The task>
Up to and including the line with "middle mcp: (139, 147)", please set down the entries below exactly, starting from the first line.

Saved data entries
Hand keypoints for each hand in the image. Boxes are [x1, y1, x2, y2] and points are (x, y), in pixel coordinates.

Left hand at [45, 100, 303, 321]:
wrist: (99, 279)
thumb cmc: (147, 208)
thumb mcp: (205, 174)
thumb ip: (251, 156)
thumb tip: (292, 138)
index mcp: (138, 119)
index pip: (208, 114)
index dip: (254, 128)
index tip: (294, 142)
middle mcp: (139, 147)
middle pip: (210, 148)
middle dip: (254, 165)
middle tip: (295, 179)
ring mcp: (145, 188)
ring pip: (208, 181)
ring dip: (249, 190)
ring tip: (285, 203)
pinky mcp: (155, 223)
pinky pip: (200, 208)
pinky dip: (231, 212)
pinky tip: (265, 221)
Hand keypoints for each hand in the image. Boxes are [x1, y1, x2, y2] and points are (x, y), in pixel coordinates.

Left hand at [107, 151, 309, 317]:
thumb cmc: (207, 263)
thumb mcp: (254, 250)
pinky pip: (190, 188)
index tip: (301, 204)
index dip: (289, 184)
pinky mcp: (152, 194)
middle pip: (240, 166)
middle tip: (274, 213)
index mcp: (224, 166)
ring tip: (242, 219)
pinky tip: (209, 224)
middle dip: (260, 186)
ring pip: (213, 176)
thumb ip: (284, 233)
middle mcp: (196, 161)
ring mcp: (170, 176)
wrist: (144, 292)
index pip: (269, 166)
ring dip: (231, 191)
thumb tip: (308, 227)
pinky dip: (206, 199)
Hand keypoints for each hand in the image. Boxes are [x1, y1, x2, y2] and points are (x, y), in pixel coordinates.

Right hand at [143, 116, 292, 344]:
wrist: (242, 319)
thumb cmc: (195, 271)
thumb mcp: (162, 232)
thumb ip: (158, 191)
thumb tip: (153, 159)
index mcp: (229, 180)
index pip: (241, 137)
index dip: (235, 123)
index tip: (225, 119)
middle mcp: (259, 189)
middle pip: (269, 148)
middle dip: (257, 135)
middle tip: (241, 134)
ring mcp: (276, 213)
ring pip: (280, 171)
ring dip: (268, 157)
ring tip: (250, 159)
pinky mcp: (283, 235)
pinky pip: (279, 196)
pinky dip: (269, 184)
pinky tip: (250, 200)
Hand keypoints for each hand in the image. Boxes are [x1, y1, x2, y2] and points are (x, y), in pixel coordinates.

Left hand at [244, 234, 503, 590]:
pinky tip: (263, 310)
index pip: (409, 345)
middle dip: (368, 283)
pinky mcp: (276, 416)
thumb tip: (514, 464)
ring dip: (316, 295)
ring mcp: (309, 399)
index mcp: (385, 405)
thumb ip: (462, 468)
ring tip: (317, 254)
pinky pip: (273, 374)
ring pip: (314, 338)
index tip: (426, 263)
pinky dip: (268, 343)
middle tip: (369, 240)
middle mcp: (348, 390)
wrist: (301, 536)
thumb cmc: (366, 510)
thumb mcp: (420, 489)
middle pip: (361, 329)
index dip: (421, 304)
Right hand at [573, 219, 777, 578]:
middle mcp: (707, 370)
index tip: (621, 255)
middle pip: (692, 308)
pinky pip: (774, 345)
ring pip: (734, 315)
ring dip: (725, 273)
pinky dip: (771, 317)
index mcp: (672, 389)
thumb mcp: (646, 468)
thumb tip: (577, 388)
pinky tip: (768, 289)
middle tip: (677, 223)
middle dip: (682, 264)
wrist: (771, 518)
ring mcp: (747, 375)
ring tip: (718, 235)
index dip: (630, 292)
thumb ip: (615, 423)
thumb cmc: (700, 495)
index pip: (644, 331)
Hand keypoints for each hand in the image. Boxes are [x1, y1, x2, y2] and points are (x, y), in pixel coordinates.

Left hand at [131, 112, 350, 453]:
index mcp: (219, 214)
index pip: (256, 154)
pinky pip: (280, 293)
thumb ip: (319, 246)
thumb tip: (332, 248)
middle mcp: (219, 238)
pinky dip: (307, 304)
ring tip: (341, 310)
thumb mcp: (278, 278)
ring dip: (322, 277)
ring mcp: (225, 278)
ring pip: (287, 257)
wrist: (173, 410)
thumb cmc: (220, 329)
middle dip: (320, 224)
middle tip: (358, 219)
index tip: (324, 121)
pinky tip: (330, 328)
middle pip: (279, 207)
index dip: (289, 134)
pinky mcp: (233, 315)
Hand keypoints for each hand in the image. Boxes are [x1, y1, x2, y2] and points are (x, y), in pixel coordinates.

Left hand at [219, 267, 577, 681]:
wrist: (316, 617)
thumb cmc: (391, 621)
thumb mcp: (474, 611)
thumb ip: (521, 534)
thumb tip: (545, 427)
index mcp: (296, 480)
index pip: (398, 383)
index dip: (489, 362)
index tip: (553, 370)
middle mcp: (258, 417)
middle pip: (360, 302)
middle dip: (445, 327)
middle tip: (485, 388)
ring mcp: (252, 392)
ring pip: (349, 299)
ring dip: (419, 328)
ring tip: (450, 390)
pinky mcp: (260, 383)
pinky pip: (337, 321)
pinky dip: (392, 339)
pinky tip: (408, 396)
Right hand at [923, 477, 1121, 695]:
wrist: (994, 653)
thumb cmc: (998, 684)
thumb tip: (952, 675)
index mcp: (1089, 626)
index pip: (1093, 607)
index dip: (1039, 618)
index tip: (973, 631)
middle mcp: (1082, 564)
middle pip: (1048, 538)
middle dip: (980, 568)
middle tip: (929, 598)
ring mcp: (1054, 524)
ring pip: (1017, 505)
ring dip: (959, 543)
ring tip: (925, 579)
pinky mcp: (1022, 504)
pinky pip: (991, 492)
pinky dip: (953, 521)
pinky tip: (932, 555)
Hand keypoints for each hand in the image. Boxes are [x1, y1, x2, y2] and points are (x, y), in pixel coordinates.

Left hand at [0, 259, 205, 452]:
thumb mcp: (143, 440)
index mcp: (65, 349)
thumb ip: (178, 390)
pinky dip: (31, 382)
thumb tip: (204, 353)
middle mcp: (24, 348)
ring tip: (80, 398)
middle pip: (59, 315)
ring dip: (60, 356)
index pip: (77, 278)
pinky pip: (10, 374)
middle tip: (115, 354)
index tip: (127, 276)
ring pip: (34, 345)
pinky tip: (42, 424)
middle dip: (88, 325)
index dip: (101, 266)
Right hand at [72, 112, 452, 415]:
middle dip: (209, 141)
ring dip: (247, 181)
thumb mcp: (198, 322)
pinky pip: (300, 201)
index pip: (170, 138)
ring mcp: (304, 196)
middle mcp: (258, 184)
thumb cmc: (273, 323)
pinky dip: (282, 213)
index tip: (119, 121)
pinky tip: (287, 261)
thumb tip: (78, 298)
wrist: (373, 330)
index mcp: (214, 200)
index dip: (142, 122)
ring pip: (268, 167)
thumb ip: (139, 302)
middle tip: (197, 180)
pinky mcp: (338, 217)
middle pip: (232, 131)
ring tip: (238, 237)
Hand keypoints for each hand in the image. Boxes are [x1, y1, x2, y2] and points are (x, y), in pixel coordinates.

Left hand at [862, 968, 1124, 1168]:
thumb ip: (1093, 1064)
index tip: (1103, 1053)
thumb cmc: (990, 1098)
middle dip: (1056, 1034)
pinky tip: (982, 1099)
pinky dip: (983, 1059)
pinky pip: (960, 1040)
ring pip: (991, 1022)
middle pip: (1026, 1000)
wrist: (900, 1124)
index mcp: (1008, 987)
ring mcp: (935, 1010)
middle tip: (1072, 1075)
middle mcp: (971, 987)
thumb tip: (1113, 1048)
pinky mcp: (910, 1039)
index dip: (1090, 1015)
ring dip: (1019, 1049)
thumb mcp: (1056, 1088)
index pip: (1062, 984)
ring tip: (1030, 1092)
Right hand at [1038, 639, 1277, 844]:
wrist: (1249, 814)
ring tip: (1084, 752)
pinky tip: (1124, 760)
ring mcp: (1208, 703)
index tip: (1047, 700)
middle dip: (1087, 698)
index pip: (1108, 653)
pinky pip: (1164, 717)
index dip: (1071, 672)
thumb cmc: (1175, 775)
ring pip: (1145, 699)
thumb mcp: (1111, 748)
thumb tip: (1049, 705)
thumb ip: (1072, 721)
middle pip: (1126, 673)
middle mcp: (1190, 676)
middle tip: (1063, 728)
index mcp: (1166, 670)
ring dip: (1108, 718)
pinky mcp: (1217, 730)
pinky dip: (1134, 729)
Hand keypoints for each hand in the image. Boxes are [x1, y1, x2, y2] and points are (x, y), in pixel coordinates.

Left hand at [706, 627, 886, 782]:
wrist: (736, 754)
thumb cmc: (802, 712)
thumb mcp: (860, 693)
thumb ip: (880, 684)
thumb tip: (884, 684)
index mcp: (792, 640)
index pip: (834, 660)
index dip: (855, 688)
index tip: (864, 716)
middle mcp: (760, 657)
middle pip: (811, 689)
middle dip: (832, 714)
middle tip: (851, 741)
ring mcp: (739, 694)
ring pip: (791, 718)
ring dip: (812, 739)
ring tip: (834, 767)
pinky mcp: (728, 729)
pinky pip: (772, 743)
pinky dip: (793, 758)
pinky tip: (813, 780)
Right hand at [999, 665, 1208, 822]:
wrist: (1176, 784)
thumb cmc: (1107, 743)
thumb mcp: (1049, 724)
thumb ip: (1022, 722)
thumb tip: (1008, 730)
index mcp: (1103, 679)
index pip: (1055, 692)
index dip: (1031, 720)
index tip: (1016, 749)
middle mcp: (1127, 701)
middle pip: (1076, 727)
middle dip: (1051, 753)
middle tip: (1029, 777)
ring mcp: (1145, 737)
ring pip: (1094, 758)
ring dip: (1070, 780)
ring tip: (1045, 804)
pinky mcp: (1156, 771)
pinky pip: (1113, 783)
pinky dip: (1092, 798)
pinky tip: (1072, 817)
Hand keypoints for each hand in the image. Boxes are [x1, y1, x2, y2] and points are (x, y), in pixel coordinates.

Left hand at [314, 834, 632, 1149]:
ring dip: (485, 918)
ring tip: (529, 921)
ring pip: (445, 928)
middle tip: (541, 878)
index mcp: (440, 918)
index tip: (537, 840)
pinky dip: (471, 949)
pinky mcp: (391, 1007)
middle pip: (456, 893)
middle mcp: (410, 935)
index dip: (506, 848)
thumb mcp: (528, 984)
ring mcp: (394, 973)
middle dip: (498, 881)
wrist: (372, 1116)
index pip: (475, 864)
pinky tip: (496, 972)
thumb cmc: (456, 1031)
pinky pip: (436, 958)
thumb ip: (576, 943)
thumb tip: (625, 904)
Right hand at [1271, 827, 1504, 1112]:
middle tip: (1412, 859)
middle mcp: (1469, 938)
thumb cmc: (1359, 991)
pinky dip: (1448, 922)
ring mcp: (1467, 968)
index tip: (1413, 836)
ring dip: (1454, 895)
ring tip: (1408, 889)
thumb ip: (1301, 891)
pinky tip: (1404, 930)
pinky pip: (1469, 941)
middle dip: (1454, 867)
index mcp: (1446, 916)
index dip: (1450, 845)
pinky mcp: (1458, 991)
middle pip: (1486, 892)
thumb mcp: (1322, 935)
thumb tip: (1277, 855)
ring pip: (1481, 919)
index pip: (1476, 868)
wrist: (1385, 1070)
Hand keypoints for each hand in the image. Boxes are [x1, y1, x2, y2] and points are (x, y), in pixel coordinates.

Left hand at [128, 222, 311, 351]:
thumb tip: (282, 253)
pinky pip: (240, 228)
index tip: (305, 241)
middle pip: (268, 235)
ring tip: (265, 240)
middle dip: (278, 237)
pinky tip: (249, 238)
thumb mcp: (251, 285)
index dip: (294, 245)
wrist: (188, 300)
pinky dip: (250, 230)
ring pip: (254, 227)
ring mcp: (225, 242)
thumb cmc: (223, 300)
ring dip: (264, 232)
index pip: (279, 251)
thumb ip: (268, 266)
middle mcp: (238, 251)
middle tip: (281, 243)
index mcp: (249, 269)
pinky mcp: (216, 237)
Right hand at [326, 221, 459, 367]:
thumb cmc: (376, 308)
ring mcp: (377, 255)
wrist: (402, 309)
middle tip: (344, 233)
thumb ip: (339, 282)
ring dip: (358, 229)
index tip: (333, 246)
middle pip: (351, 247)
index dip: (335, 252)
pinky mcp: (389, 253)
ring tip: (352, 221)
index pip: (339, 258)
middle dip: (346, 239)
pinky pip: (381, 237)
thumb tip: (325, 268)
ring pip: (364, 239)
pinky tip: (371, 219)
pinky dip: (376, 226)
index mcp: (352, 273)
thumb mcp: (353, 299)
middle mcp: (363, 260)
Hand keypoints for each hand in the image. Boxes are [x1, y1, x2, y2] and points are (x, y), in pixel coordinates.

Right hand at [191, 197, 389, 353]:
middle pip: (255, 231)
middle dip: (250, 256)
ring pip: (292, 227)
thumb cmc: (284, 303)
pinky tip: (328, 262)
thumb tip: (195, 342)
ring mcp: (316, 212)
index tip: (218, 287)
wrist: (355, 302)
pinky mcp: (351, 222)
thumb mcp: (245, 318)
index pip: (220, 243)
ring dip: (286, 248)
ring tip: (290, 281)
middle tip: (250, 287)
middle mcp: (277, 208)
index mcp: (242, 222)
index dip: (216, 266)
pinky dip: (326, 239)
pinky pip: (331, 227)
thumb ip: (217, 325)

Final answer>
Hand keypoints for each hand in the image. Boxes are [x1, y1, x2, y2] and points are (x, y), in pixel coordinates.

Left hand at [45, 100, 303, 321]:
wrist: (99, 279)
thumb cmc: (147, 208)
thumb mcp: (205, 174)
thumb ip: (251, 156)
thumb tip: (292, 138)
index mcp: (138, 119)
index pip: (208, 114)
index dip: (254, 128)
index tip: (294, 142)
middle mcp: (139, 147)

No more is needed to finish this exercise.